1964 yılında Michael Kutza tarafından kurulan Chicago International Film Festival (Chicago Uluslararası Film Festivali), Kuzey Amerika’nın en eski bağımsız film festivali olarak bilinir. Başlangıçta yalnızca 16 filmle düzenlenen festival, bugün her yıl 60’tan fazla ülkeden 150’den fazla yapımı ağırlıyor.
CIFF’in özgün yanı, hem bağımsız sinemayı hem de büyük stüdyo yapımlarını aynı çatı altında buluşturmasıdır. Festivalde “International Competition” (Uluslararası Yarışma), “New Directors” (Yeni Yönetmenler), “Out-Look” (LGBTQ+ temalı filmler) ve “Chicago Voices” (kente özgü hikâyeler) gibi bölümler öne çıkar. Etkinliğin ana ödülü, simgesel “Altın Hugo”dur.
Bugün CIFF, Toronto ve Venedik’le birlikte ödül sezonunun yönünü belirleyen üç büyük festivalden biri kabul edilir. Sinema tarihine kazandırdığı keşif yönetmenler, tartışma panelleri ve toplumsal temalarıyla, yalnızca bir film seçkisi değil, Orta Batı’nın kültürel belleğini besleyen bir sanat buluşması olarak konumlanır.
2019 – Portrait of a Lady on Fire (Alev Almış Bir Genç Kızın Portresi) — Yönetmen Céline Sciamma. 2019 yılında Chicago International Film Festival’de “Gold Hugo – En İyi Film” ödülünü kazandı.
2016 – Sieranevada — Yönetmen Cristi Puiu. 2016’da festivalin Uluslararası Uzun Metraj Yarışması’nda Gold Hugo ödülünü aldı.
2024 – Vermiglio — Yönetmen Maura Delpero. 60. Chicago Uluslararası Film Festivali’nde (2024) Gold Hugo ödülünü kazandı.

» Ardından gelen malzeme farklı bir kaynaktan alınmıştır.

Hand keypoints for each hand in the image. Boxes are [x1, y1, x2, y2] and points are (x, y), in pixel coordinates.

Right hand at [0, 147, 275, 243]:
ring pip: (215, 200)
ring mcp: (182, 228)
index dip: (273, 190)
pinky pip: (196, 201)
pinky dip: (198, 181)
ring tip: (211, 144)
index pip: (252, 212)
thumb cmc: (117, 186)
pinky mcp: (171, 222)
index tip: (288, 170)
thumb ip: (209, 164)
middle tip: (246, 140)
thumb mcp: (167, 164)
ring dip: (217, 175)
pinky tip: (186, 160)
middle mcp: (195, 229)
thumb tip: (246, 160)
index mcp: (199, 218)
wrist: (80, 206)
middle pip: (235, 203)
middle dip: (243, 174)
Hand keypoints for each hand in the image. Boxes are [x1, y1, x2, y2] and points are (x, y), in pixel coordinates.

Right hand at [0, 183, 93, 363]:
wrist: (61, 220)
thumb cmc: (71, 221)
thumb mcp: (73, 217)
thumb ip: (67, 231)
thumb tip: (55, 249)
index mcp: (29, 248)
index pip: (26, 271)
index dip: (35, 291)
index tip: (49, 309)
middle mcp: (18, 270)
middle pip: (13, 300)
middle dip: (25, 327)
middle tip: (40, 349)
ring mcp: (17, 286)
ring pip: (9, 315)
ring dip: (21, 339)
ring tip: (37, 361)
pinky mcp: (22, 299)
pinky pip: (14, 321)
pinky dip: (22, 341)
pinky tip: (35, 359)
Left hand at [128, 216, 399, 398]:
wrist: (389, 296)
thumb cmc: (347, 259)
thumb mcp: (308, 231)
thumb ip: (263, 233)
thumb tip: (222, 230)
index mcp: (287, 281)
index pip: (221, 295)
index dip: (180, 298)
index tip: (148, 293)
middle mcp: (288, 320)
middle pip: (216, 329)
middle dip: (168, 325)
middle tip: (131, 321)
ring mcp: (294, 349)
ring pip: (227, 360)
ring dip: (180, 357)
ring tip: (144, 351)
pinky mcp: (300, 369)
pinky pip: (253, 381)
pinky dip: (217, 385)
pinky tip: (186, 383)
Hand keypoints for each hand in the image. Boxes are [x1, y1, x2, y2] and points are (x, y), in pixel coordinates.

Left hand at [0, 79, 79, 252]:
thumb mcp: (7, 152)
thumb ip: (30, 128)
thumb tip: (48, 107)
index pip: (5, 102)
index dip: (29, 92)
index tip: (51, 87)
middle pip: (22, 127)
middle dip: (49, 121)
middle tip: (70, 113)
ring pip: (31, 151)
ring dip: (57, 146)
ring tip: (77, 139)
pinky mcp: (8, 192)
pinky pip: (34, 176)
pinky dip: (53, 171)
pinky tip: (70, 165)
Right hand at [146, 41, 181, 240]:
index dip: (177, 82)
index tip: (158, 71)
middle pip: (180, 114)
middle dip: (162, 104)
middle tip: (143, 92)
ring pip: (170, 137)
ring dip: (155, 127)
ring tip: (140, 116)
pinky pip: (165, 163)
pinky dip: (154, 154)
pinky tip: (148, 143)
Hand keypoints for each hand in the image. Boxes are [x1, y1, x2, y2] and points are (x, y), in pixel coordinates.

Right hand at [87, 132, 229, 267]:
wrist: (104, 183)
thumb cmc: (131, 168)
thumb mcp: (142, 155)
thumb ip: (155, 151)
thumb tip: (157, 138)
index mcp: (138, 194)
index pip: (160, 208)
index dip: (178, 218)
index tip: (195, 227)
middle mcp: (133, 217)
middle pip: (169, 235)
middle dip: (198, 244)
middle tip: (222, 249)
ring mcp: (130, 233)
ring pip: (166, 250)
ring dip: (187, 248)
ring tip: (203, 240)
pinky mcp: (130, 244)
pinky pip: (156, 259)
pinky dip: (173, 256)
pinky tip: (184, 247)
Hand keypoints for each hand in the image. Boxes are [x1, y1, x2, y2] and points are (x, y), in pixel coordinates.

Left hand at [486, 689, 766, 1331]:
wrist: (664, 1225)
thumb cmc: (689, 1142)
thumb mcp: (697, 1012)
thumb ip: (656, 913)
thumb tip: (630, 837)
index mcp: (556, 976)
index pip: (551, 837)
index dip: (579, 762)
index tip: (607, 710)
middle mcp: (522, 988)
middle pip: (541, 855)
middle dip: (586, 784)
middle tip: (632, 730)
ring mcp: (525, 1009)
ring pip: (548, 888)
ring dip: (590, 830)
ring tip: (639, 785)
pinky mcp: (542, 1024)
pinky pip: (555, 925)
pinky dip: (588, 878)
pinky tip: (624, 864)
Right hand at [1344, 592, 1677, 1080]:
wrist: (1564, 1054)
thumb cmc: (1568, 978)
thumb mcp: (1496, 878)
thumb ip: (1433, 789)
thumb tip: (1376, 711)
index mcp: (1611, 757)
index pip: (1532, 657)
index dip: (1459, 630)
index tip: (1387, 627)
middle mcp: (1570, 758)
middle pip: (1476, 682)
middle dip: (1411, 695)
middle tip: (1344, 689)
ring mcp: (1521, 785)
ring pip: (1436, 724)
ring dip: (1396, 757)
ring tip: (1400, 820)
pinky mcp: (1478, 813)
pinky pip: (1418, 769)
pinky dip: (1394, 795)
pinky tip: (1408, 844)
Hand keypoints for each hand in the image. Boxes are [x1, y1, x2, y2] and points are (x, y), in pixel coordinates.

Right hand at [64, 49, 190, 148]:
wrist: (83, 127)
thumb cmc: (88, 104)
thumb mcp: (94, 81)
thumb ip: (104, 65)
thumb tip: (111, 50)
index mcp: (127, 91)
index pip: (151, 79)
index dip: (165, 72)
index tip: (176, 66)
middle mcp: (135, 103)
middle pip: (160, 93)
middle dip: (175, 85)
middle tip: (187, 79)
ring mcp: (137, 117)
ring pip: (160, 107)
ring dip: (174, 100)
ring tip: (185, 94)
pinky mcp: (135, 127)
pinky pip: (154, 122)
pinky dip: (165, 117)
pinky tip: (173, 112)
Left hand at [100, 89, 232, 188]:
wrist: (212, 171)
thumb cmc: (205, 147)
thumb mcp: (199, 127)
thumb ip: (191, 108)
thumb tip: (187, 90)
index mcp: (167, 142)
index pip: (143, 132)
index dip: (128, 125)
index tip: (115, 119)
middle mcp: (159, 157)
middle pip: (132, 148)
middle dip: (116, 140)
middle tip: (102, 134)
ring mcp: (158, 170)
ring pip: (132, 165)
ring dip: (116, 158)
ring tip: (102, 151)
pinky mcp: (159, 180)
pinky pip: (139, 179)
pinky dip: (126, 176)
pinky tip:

Türk sineması, Chicago International Film Festival tarihinde birkaç kez dikkat çekici ödüllerle anıldı.
2021 yılında Ferit Karahan’ın yönettiği Okul Tıraşı (Brother’s Keeper), festivalin en prestijli ödülü olan Altın Hugo – En İyi Film ödülünü kazandı. Film, Doğu Anadolu’daki bir yatılı okulda geçen öyküsüyle sistem eleştirisini sade ama çarpıcı bir dille işlemişti. Bu ödül, Türkiye’nin Chicago’da uzun süre sonra aldığı ilk büyük ödül olarak kayda geçti ve Karahan’ın filmi daha sonra Avrupa ve ABD festivallerinde de gösterildi.
2023’te ise Nuri Bilge Ceylan’ın Kuru Otlar Üstüne (About Dry Grasses) filmi, Gümüş Hugo – En İyi Yardımcı Oyuncu Performansı ödülüne layık görüldü. Oyuncu Merve Dizdar’ın Cannes’daki başarısının ardından Chicago’da da ödüllendirilmesi, uluslararası eleştirmenlerin Türk sinemasına ilgisini pekiştirdi.
Geçmişte Reha Erdem, Zeki Demirkubuz ve Yeşim Ustaoğlu gibi yönetmenlerin filmleri de festival seçkilerinde yer aldı. Chicago’da alınan bu ödüller, Türkiye sinemasının toplumsal temalarını evrensel sinema diliyle buluşturabildiğini gösteren önemli kilometre taşları olarak değerlendiriliyor.